▶ WORK ORDER: Repeat the listing below verbatim, without its images.

▶ RECORD SET:
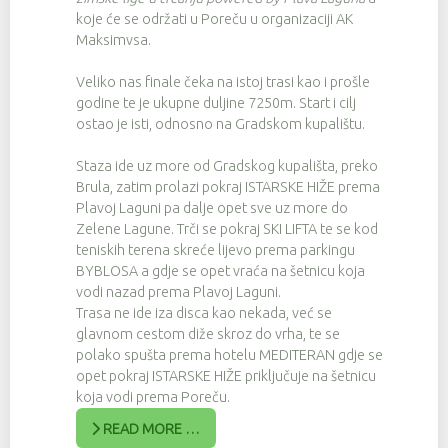
koje će se održati u Poreču u organizaciji AK
Maksimvsa.
Veliko nas finale čeka na istoj trasi kao i prošle
godine te je ukupne duljine 7250m. Start i cilj
ostao je isti, odnosno na Gradskom kupalištu.
Staza ide uz more od Gradskog kupališta, preko
Brula, zatim prolazi pokraj ISTARSKE HIŽE prema
Plavoj Laguni pa dalje opet sve uz more do
Zelene Lagune. Trči se pokraj SKI LIFTA te se kod
teniskih terena skreće lijevo prema parkingu
BYBLOSA a gdje se opet vraća na šetnicu koja
vodi nazad prema Plavoj Laguni.
Trasa ne ide iza disca kao nekada, već se
glavnom cestom diže skroz do vrha, te se
polako spušta prema hotelu MEDITERAN gdje se
opet pokraj ISTARSKE HIŽE priključuje na šetnicu
koja vodi prema Poreču.
READ MORE …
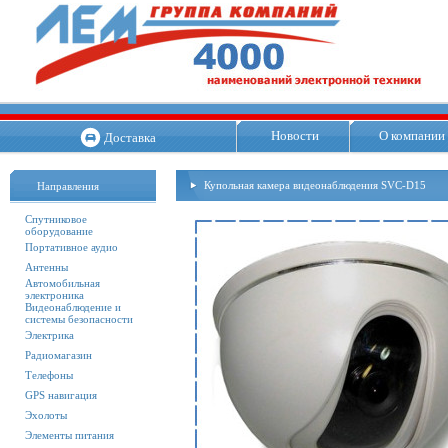
Новости
О компании
Доставка
Купольная камера видеонаблюдения SVC-D15
Направления
Спутниковое
оборудование
Портативное аудио
Антенны
Автомобильная
электроника
Видеонаблюдение и
системы безопасности
Электрика
Радиомагазин
Телефоны
GPS навигация
Эхолоты
Элементы питания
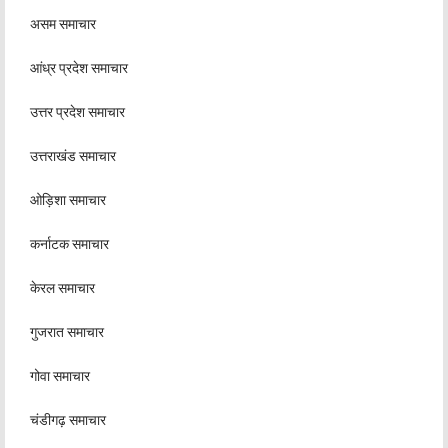
असम समाचार
आंध्र प्रदेश समाचार
उत्तर प्रदेश समाचार
उत्तराखंड समाचार
ओड़िशा समाचार
कर्नाटक समाचार
केरल समाचार
गुजरात समाचार
गोवा समाचार
चंडीगढ़ समाचार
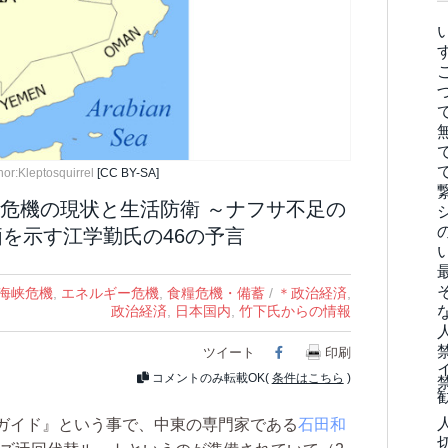
hor:Kleptosquirrel
[CC BY-SA]
危機の現状と生活防衛 ～ナフサ不足の
価を示す江学勤氏の46の予言
ズ海峡危機
,
エネルギー危機
,
食糧危機・備蓄
/
＊政治経済
,
政治経済
,
日本国内
,
竹下氏からの情報
ツイート
Facebook
印刷
コメントのみ転載OK(
条件はこちら
)
ガイド』という事で、中東の専門家である
石田和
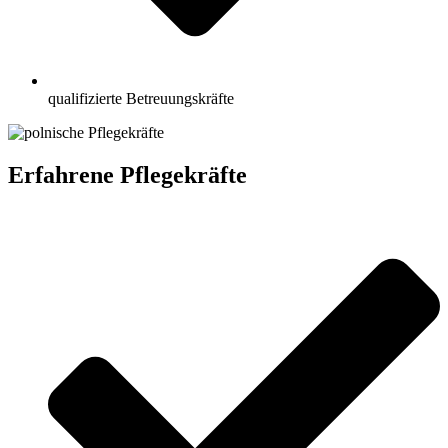
qualifizierte Betreuungskräfte
Erfahrene Pflegekräfte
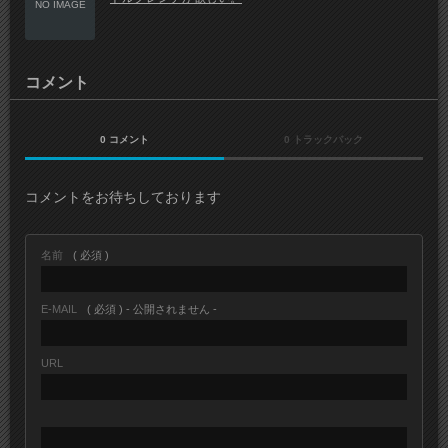
NO IMAGE
コメント
0 コメント
0 トラックバック
コメントをお待ちしております
名前
( 必須 )
E-MAIL
( 必須 ) - 公開されません -
URL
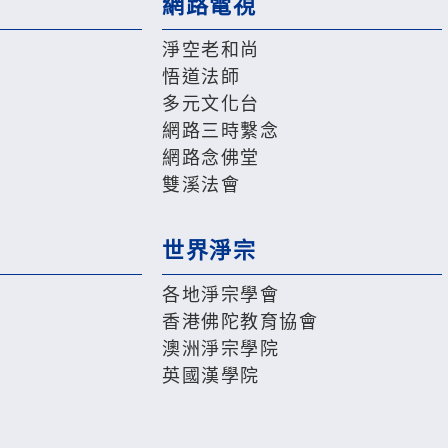
網路電視
淨空老和尚
悟道法師
多元文化台
網路三時繫念
網路念佛堂
雙溪法會
世界淨宗
各地淨宗學會
香港佛陀教育協會
澳洲淨宗學院
英國漢學院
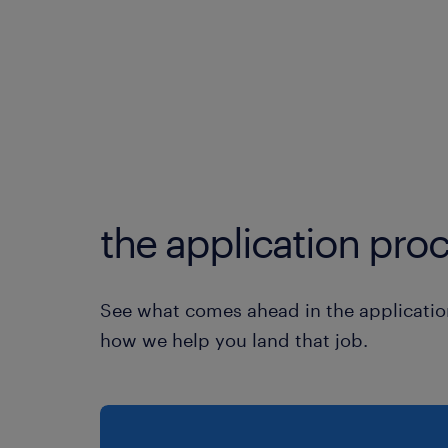
the application proc
See what comes ahead in the applicatio
how we help you land that job.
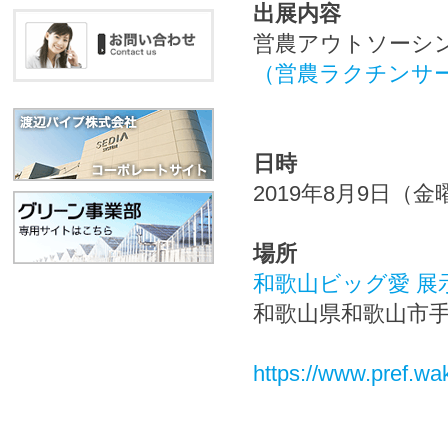
出展内容
営農アウトソーシ
（営農ラクチンサ
日時
2019年8月9日（金
場所
和歌山ビッグ愛 展
和歌山県和歌山市手
https://www.pref.wa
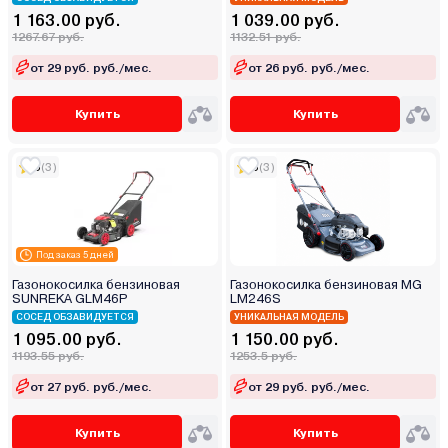
1 163.00 руб.
1 039.00 руб.
1267.67 руб.
1132.51 руб.
от 29 руб. руб./мес.
от 26 руб. руб./мес.
Купить
Купить
5
(3)
5
(3)
Под заказ 5 дней
Газонокосилка бензиновая
Газонокосилка бензиновая MG
SUNREKA GLM46P
LM246S
СОСЕД ОБЗАВИДУЕТСЯ
УНИКАЛЬНАЯ МОДЕЛЬ
1 095.00 руб.
1 150.00 руб.
1193.55 руб.
1253.5 руб.
от 27 руб. руб./мес.
от 29 руб. руб./мес.
Купить
Купить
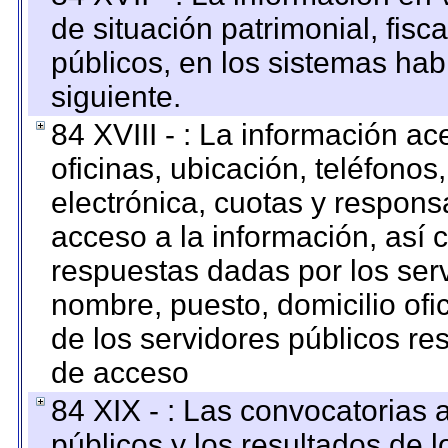
de situación patrimonial, fisc
públicos, en los sistemas habi
siguiente.
84 XVIII - : La información a
oficinas, ubicación, teléfonos
electrónica, cuotas y respons
acceso a la información, así c
respuestas dadas por los ser
nombre, puesto, domicilio ofic
de los servidores públicos re
de acceso
84 XIX - : Las convocatorias
públicos y los resultados de 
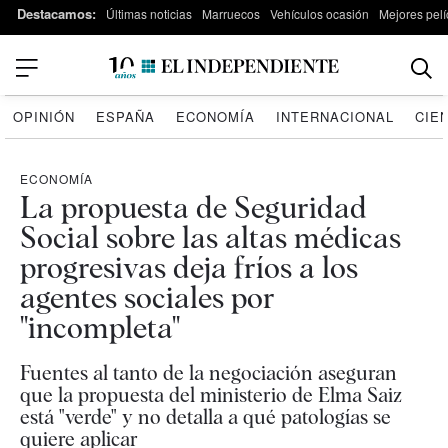
Destacamos:
Últimas noticias
Marruecos
Vehículos ocasión
Mejores pelí
OPINIÓN
ESPAÑA
ECONOMÍA
INTERNACIONAL
CIE
ECONOMÍA
La propuesta de Seguridad
Social sobre las altas médicas
progresivas deja fríos a los
agentes sociales por
"incompleta"
Fuentes al tanto de la negociación aseguran
que la propuesta del ministerio de Elma Saiz
está "verde" y no detalla a qué patologías se
quiere aplicar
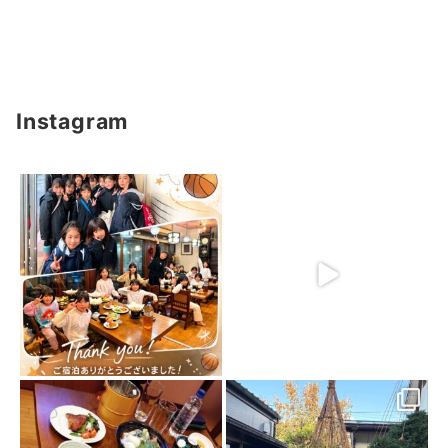
Instagram
3月 15
2月 20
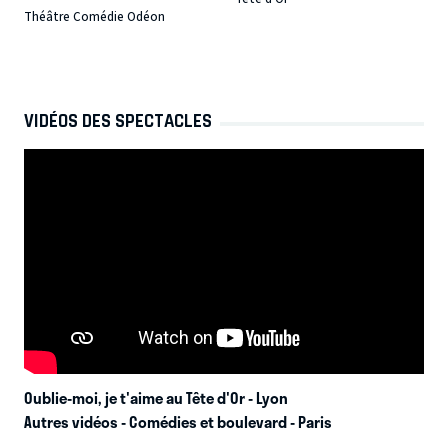
Théâtre Comédie Odéon
VIDÉOS DES SPECTACLES
Oublie-moi, je t'aime au Tête d'Or
- Lyon
Autres vidéos - Comédies et boulevard - Paris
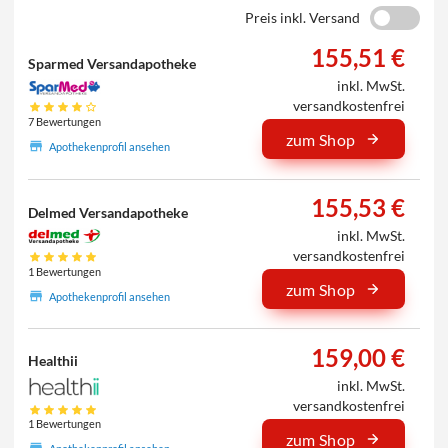
Preis inkl. Versand
155,51 €
Sparmed Versandapotheke
inkl. MwSt.
versandkostenfrei
7 Bewertungen
zum Shop
Apothekenprofil ansehen
155,53 €
Delmed Versandapotheke
inkl. MwSt.
versandkostenfrei
1 Bewertungen
zum Shop
Apothekenprofil ansehen
159,00 €
Healthii
inkl. MwSt.
versandkostenfrei
1 Bewertungen
zum Shop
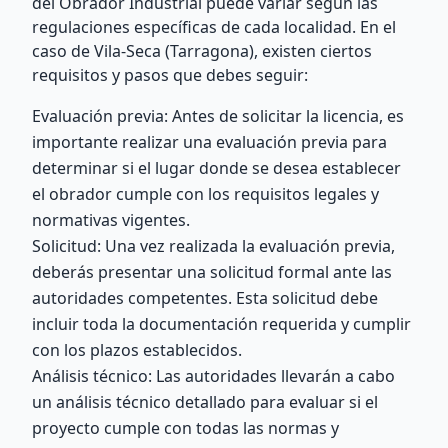
del Obrador Industrial puede variar según las
regulaciones específicas de cada localidad. En el
caso de Vila-Seca (Tarragona), existen ciertos
requisitos y pasos que debes seguir:
Evaluación previa: Antes de solicitar la licencia, es
importante realizar una evaluación previa para
determinar si el lugar donde se desea establecer
el obrador cumple con los requisitos legales y
normativas vigentes.
Solicitud: Una vez realizada la evaluación previa,
deberás presentar una solicitud formal ante las
autoridades competentes. Esta solicitud debe
incluir toda la documentación requerida y cumplir
con los plazos establecidos.
Análisis técnico: Las autoridades llevarán a cabo
un análisis técnico detallado para evaluar si el
proyecto cumple con todas las normas y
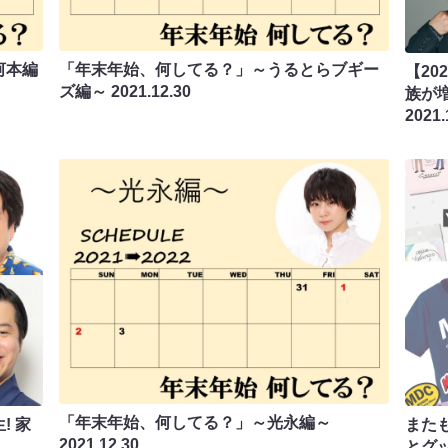
河本編
「年末年始、何してる？」～うるとらブギー
【20
ズ編～
2021.12.30
族が
2021.
「年末年始、何してる？」～光永編～
! 家
またも
2021.12.30
とグ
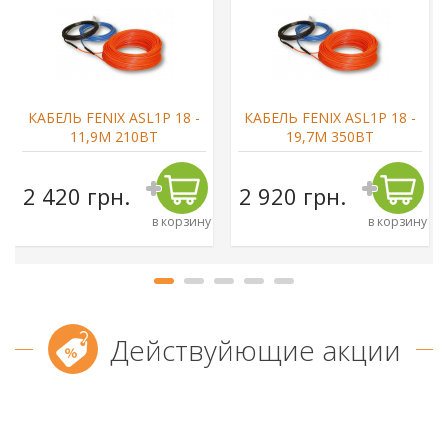
КАБЕЛЬ FENIX ASL1P 18 -
КАБЕЛЬ FENIX ASL1P 18 -
11,9М 210ВТ
19,7М 350ВТ
2 420 грн.
2 920 грн.
в корзину
в корзину
Действуйющие акции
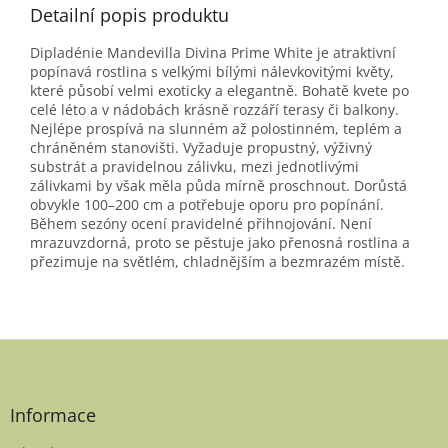
Detailní popis produktu
Dipladénie Mandevilla Divina Prime White je atraktivní
popínavá rostlina s velkými bílými nálevkovitými květy,
které působí velmi exoticky a elegantně. Bohatě kvete po
celé léto a v nádobách krásně rozzáří terasy či balkony.
Nejlépe prospívá na slunném až polostinném, teplém a
chráněném stanovišti. Vyžaduje propustný, výživný
substrát a pravidelnou zálivku, mezi jednotlivými
zálivkami by však měla půda mírně proschnout. Dorůstá
obvykle 100–200 cm a potřebuje oporu pro popínání.
Během sezóny ocení pravidelné přihnojování. Není
mrazuvzdorná, proto se pěstuje jako přenosná rostlina a
přezimuje na světlém, chladnějším a bezmrazém místě.
Z
á
p
a
Informace
t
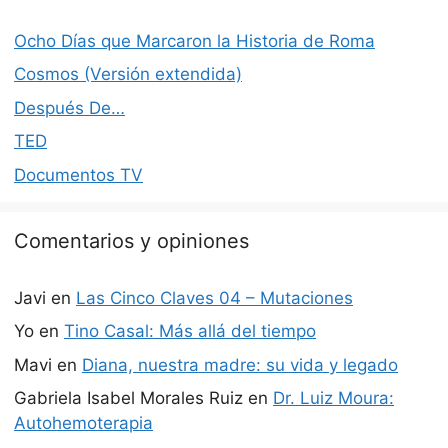
Ocho Días que Marcaron la Historia de Roma
Cosmos (Versión extendida)
Después De…
TED
Documentos TV
Comentarios y opiniones
Javi
en
Las Cinco Claves 04 – Mutaciones
Yo
en
Tino Casal: Más allá del tiempo
Mavi
en
Diana, nuestra madre: su vida y legado
Gabriela Isabel Morales Ruiz
en
Dr. Luiz Moura:
Autohemoterapia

▶ SOLUTION:
koje će se održati u Poreču u organizaciji AK
Maksimvsa.
Veliko nas finale čeka na istoj trasi kao i prošle
godine te je ukupne duljine 7250m. Start i cilj
ostao je isti, odnosno na Gradskom kupalištu.
Staza ide uz more od Gradskog kupališta, preko
Brula, zatim prolazi pokraj ISTARSKE HIŽE prema
Plavoj Laguni pa dalje opet sve uz more do
Zelene Lagune. Trči se pokraj SKI LIFTA te se kod
teniskih terena skreće lijevo prema parkingu
BYBLOSA a gdje se opet vraća na šetnicu koja
vodi nazad prema Plavoj Laguni.
Trasa ne ide iza disca kao nekada, već se
glavnom cestom diže skroz do vrha, te se
polako spušta prema hotelu MEDITERAN gdje se
opet pokraj ISTARSKE HIŽE priključuje na šetnicu
koja vodi prema Poreču.
READ MORE …
Новости
О компании
Доставка
Купольная камера видеонаблюдения SVC-D15
Направления
Спутниковое
оборудование
Портативное аудио
Антенны
Автомобильная
электроника
Видеонаблюдение и
системы безопасности
Электрика
Радиомагазин
Телефоны
GPS навигация
Эхолоты
Элементы питания
असम समाचार
आंध्र प्रदेश समाचार
उत्तर प्रदेश समाचार
उत्तराखंड समाचार
ओड़िशा समाचार
कर्नाटक समाचार
केरल समाचार
गुजरात समाचार
गोवा समाचार
चंडीगढ़ समाचार
hor:Kleptosquirrel
[CC BY-SA]
危機の現状と生活防衛 ～ナフサ不足の
価を示す江学勤氏の46の予言
ズ海峡危機
,
エネルギー危機
,
食糧危機・備蓄
/
＊政治経済
,
政治経済
,
日本国内
,
竹下氏からの情報
ツイート
Facebook
印刷
コメントのみ転載OK(
条件はこちら
)
ガイド』という事で、中東の専門家である
石田和
qualifizierte Betreuungskräfte
Erfahrene Pflegekräfte
NO IMAGE
コメント
0 コメント
0 トラックバック
コメントをお待ちしております
名前
( 必須 )
E-MAIL
( 必須 ) - 公開されません -
URL
網路電視
淨空老和尚
悟道法師
多元文化台
網路三時繫念
網路念佛堂
雙溪法會
世界淨宗
各地淨宗學會
香港佛陀教育協會
澳洲淨宗學院
英國漢學院
the application proc
See what comes ahead in the applicatio
how we help you land that job.
出展内容
営農アウトソーシ
（営農ラクチンサ
日時
2019年8月9日（金
場所
和歌山ビッグ愛 展
和歌山県和歌山市手
https://www.pref.wa
1 163.00 руб.
1 039.00 руб.
1267.67 руб.
1132.51 руб.
от 29 руб. руб./мес.
от 26 руб. руб./мес.
Купить
Купить
5
(3)
5
(3)
Под заказ 5 дней
Газонокосилка бензиновая
Газонокосилка бензиновая MG
SUNREKA GLM46P
LM246S
СОСЕД ОБЗАВИДУЕТСЯ
УНИКАЛЬНАЯ МОДЕЛЬ
1 095.00 руб.
1 150.00 руб.
1193.55 руб.
1253.5 руб.
от 27 руб. руб./мес.
от 29 руб. руб./мес.
Купить
Купить
de situación patrimonial, fisc
públicos, en los sistemas habi
siguiente.
84 XVIII - : La información a
oficinas, ubicación, teléfonos
electrónica, cuotas y respons
acceso a la información, así c
respuestas dadas por los ser
nombre, puesto, domicilio ofic
de los servidores públicos re
de acceso
84 XIX - : Las convocatorias
públicos y los resultados de 
Destacamos:
Últimas noticias
Marruecos
Vehículos ocasión
Mejores pelí
OPINIÓN
ESPAÑA
ECONOMÍA
INTERNACIONAL
CIE
ECONOMÍA
La propuesta de Seguridad
Social sobre las altas médicas
progresivas deja fríos a los
agentes sociales por
"incompleta"
Fuentes al tanto de la negociación aseguran
que la propuesta del ministerio de Elma Saiz
está "verde" y no detalla a qué patologías se
quiere aplicar
Instagram
3月 15
2月 20
Théâtre Comédie Odéon
VIDÉOS DES SPECTACLES
Oublie-moi, je t'aime au Tête d'Or
- Lyon
Autres vidéos - Comédies et boulevard - Paris
Preis inkl. Versand
155,51 €
Sparmed Versandapotheke
inkl. MwSt.
versandkostenfrei
7 Bewertungen
zum Shop
Apothekenprofil ansehen
155,53 €
Delmed Versandapotheke
inkl. MwSt.
versandkostenfrei
1 Bewertungen
zum Shop
Apothekenprofil ansehen
159,00 €
Healthii
inkl. MwSt.
versandkostenfrei
1 Bewertungen
zum Shop
del Obrador Industrial puede variar según las
regulaciones específicas de cada localidad. En el
caso de Vila-Seca (Tarragona), existen ciertos
requisitos y pasos que debes seguir:
Evaluación previa: Antes de solicitar la licencia, es
importante realizar una evaluación previa para
determinar si el lugar donde se desea establecer
el obrador cumple con los requisitos legales y
normativas vigentes.
Solicitud: Una vez realizada la evaluación previa,
deberás presentar una solicitud formal ante las
autoridades competentes. Esta solicitud debe
incluir toda la documentación requerida y cumplir
con los plazos establecidos.
Análisis técnico: Las autoridades llevarán a cabo
un análisis técnico detallado para evaluar si el
proyecto cumple con todas las normas y
河本編
「年末年始、何してる？」～うるとらブギー
【20
ズ編～
2021.12.30
族が
2021.
「年末年始、何してる？」～光永編～
! 家
またも
2021.12.30
とグ
КАБЕЛЬ FENIX ASL1P 18 -
КАБЕЛЬ FENIX ASL1P 18 -
11,9М 210ВТ
19,7М 350ВТ
2 420 грн.
2 920 грн.
в корзину
в корзину
Действуйющие акции
Detailní popis produktu
Dipladénie Mandevilla Divina Prime White je atraktivní
popínavá rostlina s velkými bílými nálevkovitými květy,
které působí velmi exoticky a elegantně. Bohatě kvete po
celé léto a v nádobách krásně rozzáří terasy či balkony.
Nejlépe prospívá na slunném až polostinném, teplém a
chráněném stanovišti. Vyžaduje propustný, výživný
substrát a pravidelnou zálivku, mezi jednotlivými
zálivkami by však měla půda mírně proschnout. Dorůstá
obvykle 100–200 cm a potřebuje oporu pro popínání.
Během sezóny ocení pravidelné přihnojování. Není
mrazuvzdorná, proto se pěstuje jako přenosná rostlina a
přezimuje na světlém, chladnějším a bezmrazém místě.
Z
á
p
a
Informace
t
Ocho Días que Marcaron la Historia de Roma
Cosmos (Versión extendida)
Después De…
TED
Documentos TV
Comentarios y opiniones
Javi
en
Las Cinco Claves 04 – Mutaciones
Yo
en
Tino Casal: Más allá del tiempo
Mavi
en
Diana, nuestra madre: su vida y legado
Gabriela Isabel Morales Ruiz
en
Dr. Luiz Moura:
Autohemoterapia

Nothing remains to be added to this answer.